Para melhor conhecer os candidatos: comentários sobre suas posições públicas

Informação no jornal: o que pensam os pré-candidatos?

Álvaro Dias, Flavio Rocha, Geraldo Alkmin, Boulos, Meirelles, Amoedo, Manuela D’Ávila, Marina Silva.

Perguntas:

1. Criaria imposto unificado sobre bens e serviços?

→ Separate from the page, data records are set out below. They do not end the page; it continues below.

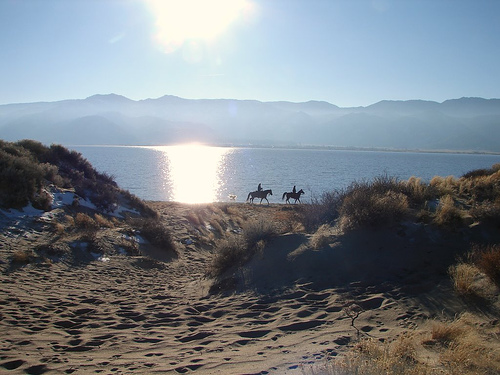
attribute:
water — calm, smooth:
[22, 135, 499, 210]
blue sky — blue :
[264, 2, 499, 86]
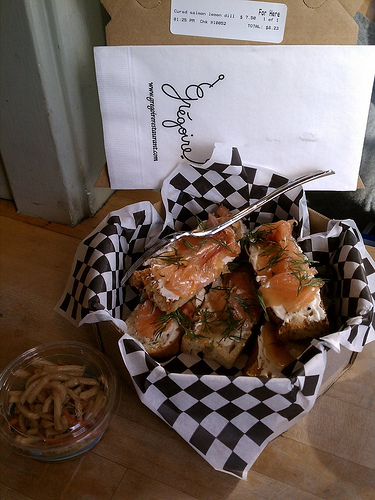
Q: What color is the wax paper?
A: Black and white.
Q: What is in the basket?
A: Food.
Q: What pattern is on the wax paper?
A: Checkered.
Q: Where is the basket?
A: On the table.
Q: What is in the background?
A: A white bag.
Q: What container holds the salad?
A: A plastic container.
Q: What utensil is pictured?
A: A fork.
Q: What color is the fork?
A: Silver.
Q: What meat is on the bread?
A: Salmon.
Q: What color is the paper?
A: Black and white.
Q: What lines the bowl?
A: Paper.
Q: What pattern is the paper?
A: Checked.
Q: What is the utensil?
A: Fork.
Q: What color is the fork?
A: Silver.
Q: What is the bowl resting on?
A: Table.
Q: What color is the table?
A: Brown.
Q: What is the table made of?
A: Wood.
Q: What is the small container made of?
A: Plastic.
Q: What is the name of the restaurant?
A: Gregoire's.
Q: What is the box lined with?
A: Paper.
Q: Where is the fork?
A: In box.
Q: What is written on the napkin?
A: Gregoire.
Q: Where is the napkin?
A: Behind the food box.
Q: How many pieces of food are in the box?
A: 5.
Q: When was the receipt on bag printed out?
A: 1:25 pm.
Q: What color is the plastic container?
A: Clear.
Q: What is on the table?
A: A basket.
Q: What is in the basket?
A: Food.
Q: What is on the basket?
A: Sandwiches.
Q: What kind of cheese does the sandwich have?
A: Cream cheese.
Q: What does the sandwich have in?
A: Slices of meat.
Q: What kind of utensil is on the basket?
A: Spoon.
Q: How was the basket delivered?
A: By mail.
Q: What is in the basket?
A: Ham.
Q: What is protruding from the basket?
A: A fork.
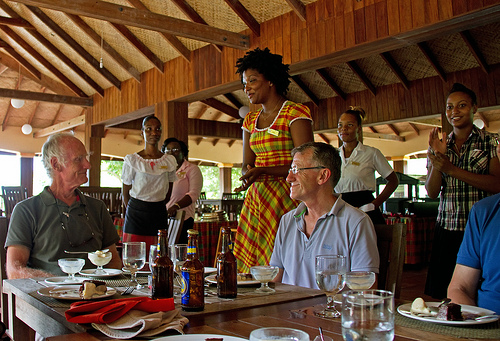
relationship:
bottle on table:
[183, 228, 205, 309] [7, 264, 499, 340]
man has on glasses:
[270, 142, 377, 291] [289, 166, 328, 173]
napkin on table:
[66, 296, 175, 323] [7, 264, 499, 340]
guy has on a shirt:
[4, 132, 122, 282] [4, 185, 121, 272]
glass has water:
[123, 240, 145, 288] [123, 258, 147, 271]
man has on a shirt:
[270, 142, 377, 291] [269, 195, 382, 290]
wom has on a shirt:
[425, 82, 499, 300] [428, 124, 500, 230]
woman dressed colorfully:
[425, 82, 499, 301] [428, 124, 498, 230]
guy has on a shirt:
[5, 185, 120, 276] [4, 185, 121, 272]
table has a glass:
[7, 264, 499, 340] [123, 240, 145, 288]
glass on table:
[123, 240, 145, 288] [7, 264, 499, 340]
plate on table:
[398, 301, 498, 326] [7, 264, 499, 340]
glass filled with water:
[123, 240, 145, 288] [123, 258, 147, 271]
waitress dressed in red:
[232, 47, 316, 277] [293, 105, 313, 117]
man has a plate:
[270, 142, 377, 291] [398, 301, 498, 326]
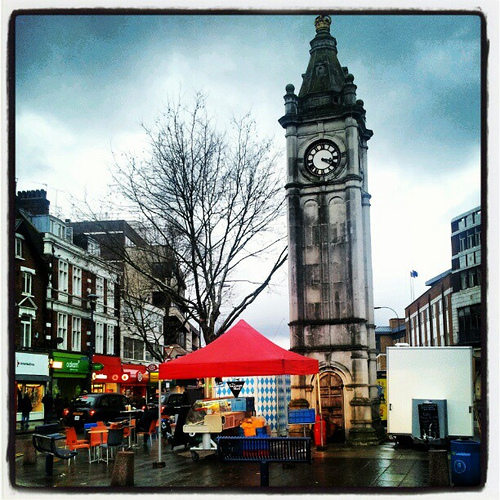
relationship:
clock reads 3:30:
[303, 137, 347, 177] [321, 148, 337, 169]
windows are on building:
[58, 263, 113, 353] [27, 187, 118, 377]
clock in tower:
[303, 137, 347, 177] [270, 13, 382, 444]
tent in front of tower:
[155, 322, 327, 460] [270, 13, 382, 444]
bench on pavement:
[214, 436, 311, 485] [17, 388, 484, 500]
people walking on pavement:
[23, 384, 78, 429] [17, 388, 484, 500]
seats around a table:
[67, 422, 137, 467] [90, 429, 109, 449]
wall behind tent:
[212, 374, 287, 440] [155, 322, 327, 460]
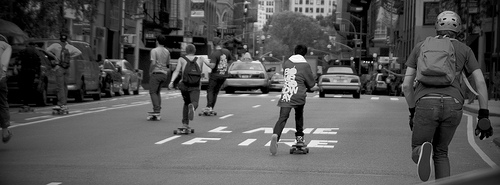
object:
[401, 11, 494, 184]
guy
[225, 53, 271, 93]
taxi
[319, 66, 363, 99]
car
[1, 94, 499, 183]
road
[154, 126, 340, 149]
fire lane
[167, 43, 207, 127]
girl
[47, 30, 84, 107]
man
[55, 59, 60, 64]
hands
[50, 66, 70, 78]
hips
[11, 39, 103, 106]
pickup truck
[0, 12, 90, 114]
side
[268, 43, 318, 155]
man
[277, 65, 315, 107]
jacket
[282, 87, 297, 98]
writing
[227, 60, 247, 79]
cab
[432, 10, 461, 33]
helmet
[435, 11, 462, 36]
head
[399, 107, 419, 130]
glove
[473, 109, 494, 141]
glove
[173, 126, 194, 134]
skateboard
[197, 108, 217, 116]
skateboard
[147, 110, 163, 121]
skateboard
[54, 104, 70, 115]
skateboard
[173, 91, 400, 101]
crosswalk lane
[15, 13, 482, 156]
view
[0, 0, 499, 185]
city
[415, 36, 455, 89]
backpack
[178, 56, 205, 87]
backpack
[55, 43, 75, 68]
backpack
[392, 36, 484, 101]
back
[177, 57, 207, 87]
back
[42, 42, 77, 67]
back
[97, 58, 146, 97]
van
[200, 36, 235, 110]
person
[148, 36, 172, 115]
person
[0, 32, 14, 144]
person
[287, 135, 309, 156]
roller skates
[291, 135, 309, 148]
foot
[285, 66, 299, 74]
symbol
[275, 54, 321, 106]
back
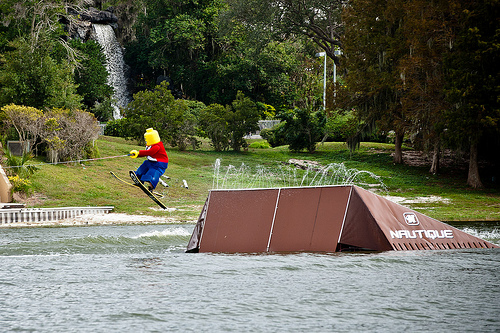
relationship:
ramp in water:
[187, 185, 498, 253] [2, 225, 499, 332]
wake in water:
[0, 231, 189, 262] [2, 225, 499, 332]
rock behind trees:
[75, 9, 119, 39] [0, 4, 499, 185]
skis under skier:
[129, 171, 167, 209] [129, 125, 169, 193]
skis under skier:
[111, 172, 166, 200] [129, 125, 169, 193]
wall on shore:
[0, 206, 116, 229] [0, 140, 499, 217]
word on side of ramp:
[388, 228, 455, 239] [187, 185, 498, 253]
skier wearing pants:
[129, 125, 169, 193] [135, 162, 168, 189]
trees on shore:
[0, 4, 499, 185] [0, 140, 499, 217]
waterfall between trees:
[95, 24, 132, 121] [0, 4, 499, 185]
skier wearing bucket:
[129, 125, 169, 193] [142, 126, 162, 146]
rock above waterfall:
[75, 9, 119, 39] [95, 24, 132, 121]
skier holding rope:
[129, 125, 169, 193] [0, 152, 129, 176]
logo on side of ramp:
[402, 210, 419, 226] [187, 185, 498, 253]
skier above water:
[129, 125, 169, 193] [2, 225, 499, 332]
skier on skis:
[129, 125, 169, 193] [129, 171, 167, 209]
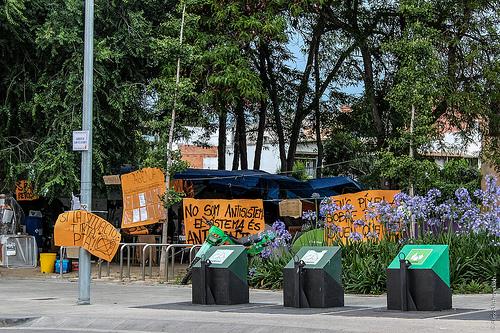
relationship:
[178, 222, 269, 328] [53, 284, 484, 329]
bucket on road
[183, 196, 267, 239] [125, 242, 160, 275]
sign on rack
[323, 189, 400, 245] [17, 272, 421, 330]
sign on road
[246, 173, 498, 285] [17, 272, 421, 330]
flowers on road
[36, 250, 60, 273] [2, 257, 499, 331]
bucket on ground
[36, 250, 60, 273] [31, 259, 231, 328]
bucket on road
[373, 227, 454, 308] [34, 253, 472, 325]
box on road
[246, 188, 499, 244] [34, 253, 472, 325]
flowers on road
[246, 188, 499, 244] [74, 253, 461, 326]
flowers on road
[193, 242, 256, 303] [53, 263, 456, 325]
bucket on road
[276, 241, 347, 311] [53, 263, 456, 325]
box on road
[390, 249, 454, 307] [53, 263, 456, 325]
box on road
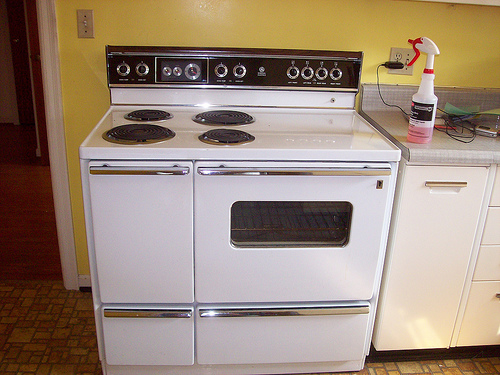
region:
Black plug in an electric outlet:
[372, 41, 420, 79]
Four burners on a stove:
[95, 95, 267, 155]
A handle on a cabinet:
[416, 165, 471, 197]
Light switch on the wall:
[67, 1, 97, 43]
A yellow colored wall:
[47, 0, 494, 276]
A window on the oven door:
[220, 190, 360, 255]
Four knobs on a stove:
[277, 55, 347, 86]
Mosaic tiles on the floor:
[1, 274, 498, 371]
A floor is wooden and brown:
[0, 156, 70, 277]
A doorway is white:
[30, 0, 82, 298]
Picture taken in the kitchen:
[7, 5, 492, 368]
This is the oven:
[196, 163, 384, 316]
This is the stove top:
[98, 85, 258, 167]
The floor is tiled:
[3, 280, 93, 374]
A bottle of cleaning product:
[407, 36, 441, 143]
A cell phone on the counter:
[465, 105, 498, 150]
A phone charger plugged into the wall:
[379, 50, 476, 155]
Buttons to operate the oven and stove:
[109, 54, 351, 85]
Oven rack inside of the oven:
[233, 205, 343, 239]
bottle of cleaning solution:
[405, 34, 439, 146]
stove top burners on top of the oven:
[101, 99, 258, 148]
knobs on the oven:
[107, 46, 357, 94]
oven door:
[197, 158, 387, 311]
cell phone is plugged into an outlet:
[373, 60, 495, 139]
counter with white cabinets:
[353, 82, 498, 351]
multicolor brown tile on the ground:
[0, 276, 495, 373]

Cinco responderam que sim; Três responderam que não.

2. Elevaria imposto sobre heranças e dividendos?

Dois responderam sim; Seis responderam não.

3. Promoveria um novo pacto federativo?

Sete responderam sim; Um não se manifestou.

Todos esses assuntos são da esfera do Congresso.

Esses candidatos estão visando um cargo no Legislativo ou no Executivo?

Se eles desejam um cargo no Executivo é pura enganação para divulgarem que têm algum programa. Porém, nada disso é programa de governo, nem pode ser decidido pelo Executivo.

Comentários para o conhecimento do eleitor, e que pode ser usado com segurança em qualquer debate.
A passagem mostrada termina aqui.